ASSIGNMENT: Could you write out the lines below exactly, beginning with the first and finishing with the one that contains "6 561 12.01"?
::::
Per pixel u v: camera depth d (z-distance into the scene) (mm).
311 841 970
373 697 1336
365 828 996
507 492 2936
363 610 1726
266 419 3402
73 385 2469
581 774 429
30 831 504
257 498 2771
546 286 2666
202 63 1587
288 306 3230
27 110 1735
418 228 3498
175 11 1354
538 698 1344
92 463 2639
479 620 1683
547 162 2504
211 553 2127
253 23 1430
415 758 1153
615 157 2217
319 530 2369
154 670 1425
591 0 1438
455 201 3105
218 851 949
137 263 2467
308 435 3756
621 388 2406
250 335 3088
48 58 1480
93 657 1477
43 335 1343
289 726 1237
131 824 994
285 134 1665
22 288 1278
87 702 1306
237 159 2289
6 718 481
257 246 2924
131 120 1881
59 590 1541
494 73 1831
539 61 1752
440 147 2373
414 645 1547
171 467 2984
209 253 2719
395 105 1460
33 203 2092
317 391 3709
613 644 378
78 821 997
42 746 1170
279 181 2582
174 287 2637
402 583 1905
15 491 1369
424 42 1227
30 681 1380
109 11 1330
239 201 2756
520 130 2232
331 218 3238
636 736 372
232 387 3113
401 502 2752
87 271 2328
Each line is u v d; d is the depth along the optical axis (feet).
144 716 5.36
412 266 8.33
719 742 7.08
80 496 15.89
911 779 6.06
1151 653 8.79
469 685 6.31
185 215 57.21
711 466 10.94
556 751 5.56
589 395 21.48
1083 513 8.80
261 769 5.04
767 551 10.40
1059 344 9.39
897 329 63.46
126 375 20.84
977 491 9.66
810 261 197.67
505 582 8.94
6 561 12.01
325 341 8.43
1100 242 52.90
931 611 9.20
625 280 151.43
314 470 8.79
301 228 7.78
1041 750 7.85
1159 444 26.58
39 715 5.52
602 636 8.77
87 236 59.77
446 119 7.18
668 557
::::
COMPLETED EXERCISE:
Per pixel u v: camera depth d (z-distance into the scene) (mm).
311 841 970
373 697 1336
365 828 996
507 492 2936
363 610 1726
266 419 3402
73 385 2469
581 774 429
30 831 504
257 498 2771
546 286 2666
202 63 1587
288 306 3230
27 110 1735
418 228 3498
175 11 1354
538 698 1344
92 463 2639
479 620 1683
547 162 2504
211 553 2127
253 23 1430
415 758 1153
615 157 2217
319 530 2369
154 670 1425
591 0 1438
455 201 3105
218 851 949
137 263 2467
308 435 3756
621 388 2406
250 335 3088
48 58 1480
93 657 1477
43 335 1343
289 726 1237
131 824 994
285 134 1665
22 288 1278
87 702 1306
237 159 2289
6 718 481
257 246 2924
131 120 1881
59 590 1541
494 73 1831
539 61 1752
440 147 2373
414 645 1547
171 467 2984
209 253 2719
395 105 1460
33 203 2092
317 391 3709
613 644 378
78 821 997
42 746 1170
279 181 2582
174 287 2637
402 583 1905
15 491 1369
424 42 1227
30 681 1380
109 11 1330
239 201 2756
520 130 2232
331 218 3238
636 736 372
232 387 3113
401 502 2752
87 271 2328
Each line is u v d; d is the depth along the optical axis (feet).
144 716 5.36
412 266 8.33
719 742 7.08
80 496 15.89
911 779 6.06
1151 653 8.79
469 685 6.31
185 215 57.21
711 466 10.94
556 751 5.56
589 395 21.48
1083 513 8.80
261 769 5.04
767 551 10.40
1059 344 9.39
897 329 63.46
126 375 20.84
977 491 9.66
810 261 197.67
505 582 8.94
6 561 12.01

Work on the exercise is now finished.